Output all of the entries exactly as written.

Segment Open

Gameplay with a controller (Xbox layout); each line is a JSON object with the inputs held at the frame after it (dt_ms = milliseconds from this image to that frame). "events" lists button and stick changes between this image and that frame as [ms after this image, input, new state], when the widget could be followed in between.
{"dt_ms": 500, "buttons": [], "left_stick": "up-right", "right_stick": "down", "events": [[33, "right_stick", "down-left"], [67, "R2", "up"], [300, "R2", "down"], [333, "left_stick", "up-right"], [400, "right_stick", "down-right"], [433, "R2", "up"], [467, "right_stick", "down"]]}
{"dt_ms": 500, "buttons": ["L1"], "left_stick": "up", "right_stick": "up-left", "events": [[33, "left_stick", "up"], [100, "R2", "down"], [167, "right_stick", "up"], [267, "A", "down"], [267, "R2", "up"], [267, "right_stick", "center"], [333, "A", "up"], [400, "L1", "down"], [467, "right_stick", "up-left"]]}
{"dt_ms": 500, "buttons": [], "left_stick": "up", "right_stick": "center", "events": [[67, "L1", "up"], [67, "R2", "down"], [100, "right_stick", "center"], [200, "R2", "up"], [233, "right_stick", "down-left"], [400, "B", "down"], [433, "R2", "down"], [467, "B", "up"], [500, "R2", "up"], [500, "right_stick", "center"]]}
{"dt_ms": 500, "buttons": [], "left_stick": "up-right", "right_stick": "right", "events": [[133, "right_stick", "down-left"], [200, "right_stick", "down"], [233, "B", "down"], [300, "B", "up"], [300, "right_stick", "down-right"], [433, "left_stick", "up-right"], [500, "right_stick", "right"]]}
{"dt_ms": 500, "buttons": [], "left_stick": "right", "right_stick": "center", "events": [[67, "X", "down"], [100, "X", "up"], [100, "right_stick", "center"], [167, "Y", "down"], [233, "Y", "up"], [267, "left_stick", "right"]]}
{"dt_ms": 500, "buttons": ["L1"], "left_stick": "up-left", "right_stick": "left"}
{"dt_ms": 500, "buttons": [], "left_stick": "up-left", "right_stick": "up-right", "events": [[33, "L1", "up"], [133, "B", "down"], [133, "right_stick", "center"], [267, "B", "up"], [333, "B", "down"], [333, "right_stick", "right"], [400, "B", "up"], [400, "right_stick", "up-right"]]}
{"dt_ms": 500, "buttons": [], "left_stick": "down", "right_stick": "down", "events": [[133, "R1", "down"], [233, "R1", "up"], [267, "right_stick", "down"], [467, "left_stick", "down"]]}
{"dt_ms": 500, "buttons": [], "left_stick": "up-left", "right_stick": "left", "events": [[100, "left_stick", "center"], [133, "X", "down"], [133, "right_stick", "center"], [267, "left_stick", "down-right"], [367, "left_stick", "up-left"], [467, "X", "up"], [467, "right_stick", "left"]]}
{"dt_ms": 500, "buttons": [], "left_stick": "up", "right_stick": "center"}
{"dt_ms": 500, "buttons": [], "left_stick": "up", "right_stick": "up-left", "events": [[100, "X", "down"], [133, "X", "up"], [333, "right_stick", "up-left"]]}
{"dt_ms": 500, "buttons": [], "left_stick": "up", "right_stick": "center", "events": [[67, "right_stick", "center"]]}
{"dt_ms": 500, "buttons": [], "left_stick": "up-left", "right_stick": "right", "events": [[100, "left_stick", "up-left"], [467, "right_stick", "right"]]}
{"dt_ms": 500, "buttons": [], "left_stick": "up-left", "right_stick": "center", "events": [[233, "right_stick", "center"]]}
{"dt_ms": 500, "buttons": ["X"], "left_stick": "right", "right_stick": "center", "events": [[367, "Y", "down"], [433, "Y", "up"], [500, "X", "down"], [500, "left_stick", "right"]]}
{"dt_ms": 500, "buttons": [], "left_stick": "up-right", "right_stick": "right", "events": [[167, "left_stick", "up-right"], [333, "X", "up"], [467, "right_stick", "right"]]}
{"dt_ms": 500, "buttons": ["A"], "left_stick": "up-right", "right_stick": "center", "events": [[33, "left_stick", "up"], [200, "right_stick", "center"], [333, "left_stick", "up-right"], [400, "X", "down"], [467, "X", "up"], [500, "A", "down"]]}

Segment Closed

--- Expected answer ---
Gameplay with a controller (Xbox layout); each line is a JSON object with the inputs held at the frame after it (dt_ms = milliseconds from this image to that frame). "events" lists button and stick changes between this image and that frame as [ms after this image, input, new state], when the widget could be followed in between.
{"dt_ms": 500, "buttons": [], "left_stick": "up-right", "right_stick": "down", "events": [[33, "right_stick", "down-left"], [67, "R2", "up"], [300, "R2", "down"], [333, "left_stick", "up-right"], [400, "right_stick", "down-right"], [433, "R2", "up"], [467, "right_stick", "down"]]}
{"dt_ms": 500, "buttons": ["L1"], "left_stick": "up", "right_stick": "up-left", "events": [[33, "left_stick", "up"], [100, "R2", "down"], [167, "right_stick", "up"], [267, "A", "down"], [267, "R2", "up"], [267, "right_stick", "center"], [333, "A", "up"], [400, "L1", "down"], [467, "right_stick", "up-left"]]}
{"dt_ms": 500, "buttons": [], "left_stick": "up", "right_stick": "center", "events": [[67, "L1", "up"], [67, "R2", "down"], [100, "right_stick", "center"], [200, "R2", "up"], [233, "right_stick", "down-left"], [400, "B", "down"], [433, "R2", "down"], [467, "B", "up"], [500, "R2", "up"], [500, "right_stick", "center"]]}
{"dt_ms": 500, "buttons": [], "left_stick": "up-right", "right_stick": "right", "events": [[133, "right_stick", "down-left"], [200, "right_stick", "down"], [233, "B", "down"], [300, "B", "up"], [300, "right_stick", "down-right"], [433, "left_stick", "up-right"], [500, "right_stick", "right"]]}
{"dt_ms": 500, "buttons": [], "left_stick": "right", "right_stick": "center", "events": [[67, "X", "down"], [100, "X", "up"], [100, "right_stick", "center"], [167, "Y", "down"], [233, "Y", "up"], [267, "left_stick", "right"]]}
{"dt_ms": 500, "buttons": ["L1"], "left_stick": "up-left", "right_stick": "left"}
{"dt_ms": 500, "buttons": [], "left_stick": "up-left", "right_stick": "up-right", "events": [[33, "L1", "up"], [133, "B", "down"], [133, "right_stick", "center"], [267, "B", "up"], [333, "B", "down"], [333, "right_stick", "right"], [400, "B", "up"], [400, "right_stick", "up-right"]]}
{"dt_ms": 500, "buttons": [], "left_stick": "down", "right_stick": "down", "events": [[133, "R1", "down"], [233, "R1", "up"], [267, "right_stick", "down"], [467, "left_stick", "down"]]}
{"dt_ms": 500, "buttons": [], "left_stick": "up-left", "right_stick": "left", "events": [[100, "left_stick", "center"], [133, "X", "down"], [133, "right_stick", "center"], [267, "left_stick", "down-right"], [367, "left_stick", "up-left"], [467, "X", "up"], [467, "right_stick", "left"]]}
{"dt_ms": 500, "buttons": [], "left_stick": "up", "right_stick": "center"}
{"dt_ms": 500, "buttons": [], "left_stick": "up", "right_stick": "up-left", "events": [[100, "X", "down"], [133, "X", "up"], [333, "right_stick", "up-left"]]}
{"dt_ms": 500, "buttons": [], "left_stick": "up", "right_stick": "center", "events": [[67, "right_stick", "center"]]}
{"dt_ms": 500, "buttons": [], "left_stick": "up-left", "right_stick": "right", "events": [[100, "left_stick", "up-left"], [467, "right_stick", "right"]]}
{"dt_ms": 500, "buttons": [], "left_stick": "up-left", "right_stick": "center", "events": [[233, "right_stick", "center"]]}
{"dt_ms": 500, "buttons": ["X"], "left_stick": "right", "right_stick": "center", "events": [[367, "Y", "down"], [433, "Y", "up"], [500, "X", "down"], [500, "left_stick", "right"]]}
{"dt_ms": 500, "buttons": [], "left_stick": "up-right", "right_stick": "right", "events": [[167, "left_stick", "up-right"], [333, "X", "up"], [467, "right_stick", "right"]]}
{"dt_ms": 500, "buttons": ["A"], "left_stick": "up-right", "right_stick": "center", "events": [[33, "left_stick", "up"], [200, "right_stick", "center"], [333, "left_stick", "up-right"], [400, "X", "down"], [467, "X", "up"], [500, "A", "down"]]}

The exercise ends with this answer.